Requirement: Each record must appear in the answer exactly as it does in the data.

Structured page parsing data:
|---|

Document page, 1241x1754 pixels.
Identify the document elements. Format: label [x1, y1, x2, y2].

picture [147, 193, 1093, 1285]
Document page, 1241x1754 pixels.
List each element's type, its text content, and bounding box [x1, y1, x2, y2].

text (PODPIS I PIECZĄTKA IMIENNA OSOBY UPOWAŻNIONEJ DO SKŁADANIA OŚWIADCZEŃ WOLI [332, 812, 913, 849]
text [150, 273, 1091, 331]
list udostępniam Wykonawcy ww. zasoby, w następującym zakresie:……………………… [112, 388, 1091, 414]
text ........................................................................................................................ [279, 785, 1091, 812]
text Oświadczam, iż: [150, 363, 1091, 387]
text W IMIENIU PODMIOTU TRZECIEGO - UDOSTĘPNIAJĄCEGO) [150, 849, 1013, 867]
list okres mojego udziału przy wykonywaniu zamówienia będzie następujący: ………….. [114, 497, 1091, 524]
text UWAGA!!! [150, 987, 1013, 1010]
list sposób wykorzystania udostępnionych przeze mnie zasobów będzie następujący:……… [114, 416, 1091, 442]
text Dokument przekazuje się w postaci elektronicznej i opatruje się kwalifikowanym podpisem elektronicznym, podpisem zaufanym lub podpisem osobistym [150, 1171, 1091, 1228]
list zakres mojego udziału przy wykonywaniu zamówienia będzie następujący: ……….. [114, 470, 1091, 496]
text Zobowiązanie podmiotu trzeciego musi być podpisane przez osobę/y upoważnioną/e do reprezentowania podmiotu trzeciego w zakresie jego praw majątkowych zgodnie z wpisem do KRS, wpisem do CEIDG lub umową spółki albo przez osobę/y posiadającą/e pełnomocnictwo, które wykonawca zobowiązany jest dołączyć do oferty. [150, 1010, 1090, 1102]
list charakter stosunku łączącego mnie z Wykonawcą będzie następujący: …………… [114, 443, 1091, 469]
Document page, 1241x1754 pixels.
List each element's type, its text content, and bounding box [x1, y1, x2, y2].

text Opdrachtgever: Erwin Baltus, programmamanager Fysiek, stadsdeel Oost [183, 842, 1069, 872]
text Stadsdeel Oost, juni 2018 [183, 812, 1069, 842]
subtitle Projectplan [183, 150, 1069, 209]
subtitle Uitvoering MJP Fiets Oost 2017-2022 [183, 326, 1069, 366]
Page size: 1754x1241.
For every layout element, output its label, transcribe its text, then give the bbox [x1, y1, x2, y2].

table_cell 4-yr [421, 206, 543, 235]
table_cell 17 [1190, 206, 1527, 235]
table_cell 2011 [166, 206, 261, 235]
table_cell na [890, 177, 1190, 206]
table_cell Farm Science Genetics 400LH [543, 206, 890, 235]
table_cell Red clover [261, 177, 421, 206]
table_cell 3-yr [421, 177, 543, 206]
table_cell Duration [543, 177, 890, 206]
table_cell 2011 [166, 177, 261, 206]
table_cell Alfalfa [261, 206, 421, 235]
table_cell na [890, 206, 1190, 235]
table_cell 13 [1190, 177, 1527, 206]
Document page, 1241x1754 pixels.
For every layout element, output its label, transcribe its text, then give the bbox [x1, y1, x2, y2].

|---|

Reply to the task:
Document page, 1241x1754 pixels.
Identify the document elements. Format: label [x1, y1, x2, y2].

picture [147, 193, 1093, 1285]
Document page, 1241x1754 pixels.
List each element's type, its text content, and bounding box [x1, y1, x2, y2].

text (PODPIS I PIECZĄTKA IMIENNA OSOBY UPOWAŻNIONEJ DO SKŁADANIA OŚWIADCZEŃ WOLI [332, 812, 913, 849]
text [150, 273, 1091, 331]
list udostępniam Wykonawcy ww. zasoby, w następującym zakresie:……………………… [112, 388, 1091, 414]
text ........................................................................................................................ [279, 785, 1091, 812]
text Oświadczam, iż: [150, 363, 1091, 387]
text W IMIENIU PODMIOTU TRZECIEGO - UDOSTĘPNIAJĄCEGO) [150, 849, 1013, 867]
list okres mojego udziału przy wykonywaniu zamówienia będzie następujący: ………….. [114, 497, 1091, 524]
text UWAGA!!! [150, 987, 1013, 1010]
list sposób wykorzystania udostępnionych przeze mnie zasobów będzie następujący:……… [114, 416, 1091, 442]
text Dokument przekazuje się w postaci elektronicznej i opatruje się kwalifikowanym podpisem elektronicznym, podpisem zaufanym lub podpisem osobistym [150, 1171, 1091, 1228]
list zakres mojego udziału przy wykonywaniu zamówienia będzie następujący: ……….. [114, 470, 1091, 496]
text Zobowiązanie podmiotu trzeciego musi być podpisane przez osobę/y upoważnioną/e do reprezentowania podmiotu trzeciego w zakresie jego praw majątkowych zgodnie z wpisem do KRS, wpisem do CEIDG lub umową spółki albo przez osobę/y posiadającą/e pełnomocnictwo, które wykonawca zobowiązany jest dołączyć do oferty. [150, 1010, 1090, 1102]
list charakter stosunku łączącego mnie z Wykonawcą będzie następujący: …………… [114, 443, 1091, 469]
Document page, 1241x1754 pixels.
List each element's type, its text content, and bounding box [x1, y1, x2, y2].

text Opdrachtgever: Erwin Baltus, programmamanager Fysiek, stadsdeel Oost [183, 842, 1069, 872]
text Stadsdeel Oost, juni 2018 [183, 812, 1069, 842]
subtitle Projectplan [183, 150, 1069, 209]
subtitle Uitvoering MJP Fiets Oost 2017-2022 [183, 326, 1069, 366]
Page size: 1754x1241.
For every layout element, output its label, transcribe its text, then give the bbox [x1, y1, x2, y2].

table_cell 4-yr [421, 206, 543, 235]
table_cell 17 [1190, 206, 1527, 235]
table_cell 2011 [166, 206, 261, 235]
table_cell na [890, 177, 1190, 206]
table_cell Farm Science Genetics 400LH [543, 206, 890, 235]
table_cell Red clover [261, 177, 421, 206]
table_cell 3-yr [421, 177, 543, 206]
table_cell Duration [543, 177, 890, 206]
table_cell 2011 [166, 177, 261, 206]
table_cell Alfalfa [261, 206, 421, 235]
table_cell na [890, 206, 1190, 235]
table_cell 13 [1190, 177, 1527, 206]
Document page, 1241x1754 pixels.
For every layout element, output its label, transcribe its text, then give the bbox [x1, y1, x2, y2].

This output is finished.